Tel était le thème du pèlerinage de Benoît XVI
en 2006, mais l’appel
reste d’actualité.
Cet encouragement reste nécessaire en effet pour cette Église, victorieuse de cinquante ans de persécution, mais blessée par la chute de certains de ses membres.
Le 9 mars 2006, l’Église polonaise a reconnu la collaboration de certains prêtres avec la police secrète communiste et demandé pardon pour tout le mal qu’ils ont infligé. L’Église polonaise avait décidé en effet d’enquêter sur des prêtres espions et « collabos » infiltrés en son sein pendant la période communiste. « Il faut tout simplement enquêter sur cette affaire, nous ne devrions pas craindre la vérité », avait déclaré le père Robert Necek, porte-parole de l’archidiocèse de Cracovie.
Les évêques polonais avaient alors relevé que « dans le terrible système (communiste) qui brisait les consciences humaines, certains hommes d’Église ont eux aussi failli aux attentes ». « Nous le regrettons et demandons pardon, surtout auprès de tous ceux qui ont souffert à cause d’eux », pouvait-on lire dans un texte publié par les évêques.
Dans leur déclaration, les prélats assurent que « l’Église ne fuit pas les questions qui portent sur les problèmes les plus pénibles de son histoire », mais « elle s’oppose à la simplification du problème ».
Selon des estimations de l’Institut de la mémoire nationale (IPN), une institution chargée d’enquêter sur les crimes nazis et communistes et qui dispose des archives de l’ancienne police secrète communiste, plus de 10 % des prêtres polonais ont collaboré avec les services secrets communistes. Encore faut-il s’entendre sur la pertinence de toutes les archives, où la présence de noms peut recouvrir plusieurs réalités.
Mgr Dziwisz, l’archevêque de Cracovie, avait ordonné la création d’une commission.
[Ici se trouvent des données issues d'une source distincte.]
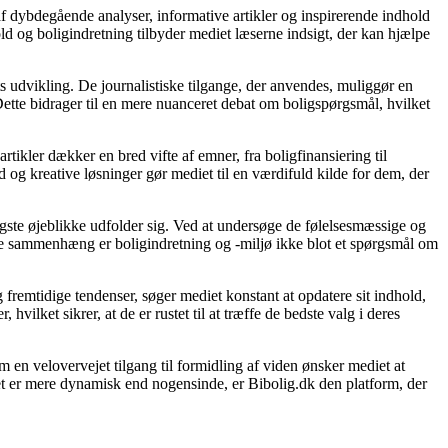
af dybdegående analyser, informative artikler og inspirerende indhold
ld og boligindretning tilbyder mediet læserne indsigt, der kan hjælpe
s udvikling. De journalistiske tilgange, der anvendes, muliggør en
ette bidrager til en mere nuanceret debat om boligspørgsmål, hvilket
rtikler dækker en bred vifte af emner, fra boligfinansiering til
d og kreative løsninger gør mediet til en værdifuld kilde for dem, der
gtigste øjeblikke udfolder sig. Ved at undersøge de følelsesmæssige og
denne sammenhæng er boligindretning og -miljø ikke blot et spørgsmål om
 fremtidige tendenser, søger mediet konstant at opdatere sit indhold,
vilket sikrer, at de er rustet til at træffe de bedste valg i deres
 en velovervejet tilgang til formidling af viden ønsker mediet at
et er mere dynamisk end nogensinde, er Bibolig.dk den platform, der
Pour lui, la période communiste a été « un temps de persécution pour l’Église, souvent sanglante et brutale ». Il s’agit par cette étude, notamment, de mettre en valeur « l’attitude héroïque » des prêtres sous le régime communiste, avait-il argumenté en expliquant sa décision. Des historiens de l’Église ont également examiné les dossiers de la police politique.
Et on ne peut contester le très lourd tribut payé par l’Église sous la double occupation nazie et communiste. Ainsi, selon une historienne du musée d’Auschwitz, près de 500 religieux, prêtres et moines y ont été déportés, ainsi qu’une trentaine de religieuses ; près de 40 % d’entre eux y sont morts. Un rescapé du camp de concentration d’Auschwitz a témoigné qu’à leur arrivée au camp, les prêtres savaient qu’ils avaient très peu de chances de survie.
Les prêtres étaient perçus comme les représentants les plus patrio-
tiques de la société polonaise et ils ont été particulièrement visés par le plan d’extermination de l’intelligentsia polonaise.
Le père Zdzislaw Gardocki, 89 ans, qui vit aujourd’hui au monastère des Capucins de Rywalt Krolewski, a été détenu d’abord neuf mois à Auschwitz puis quatre ans à Dachau. Il ne veut pas en parler : « C’est trop difficile. Il a vécu l’enfer. Quand il est sorti de Dachau, il pesait à peine quarante kilos ; il faut le laisser tranquille », explique son supérieur. Environ 2 800 prêtres de différents pays d’Europe ont péri à Dachau. 60 % étaient polonais. Malgré le risque d’être envoyés de suite à la mort, les prisonniers se confectionnaient des chapelets avec de la mie de pain, bien que le pain manquât. Malgré l’interdiction, les prêtres célébraient des messes en cachette, confessaient ou donnaient l’extrême-onction aux mourants. Comment ne pas évoquer ici la figure de St Maximilien Kolbe ?
De ces innombrables sacrifices sont issues de très nombreuses vocations sacerdotales et religieuses, au service de l’Église aujourd’hui en Pologne, mais aussi dans le monde entier.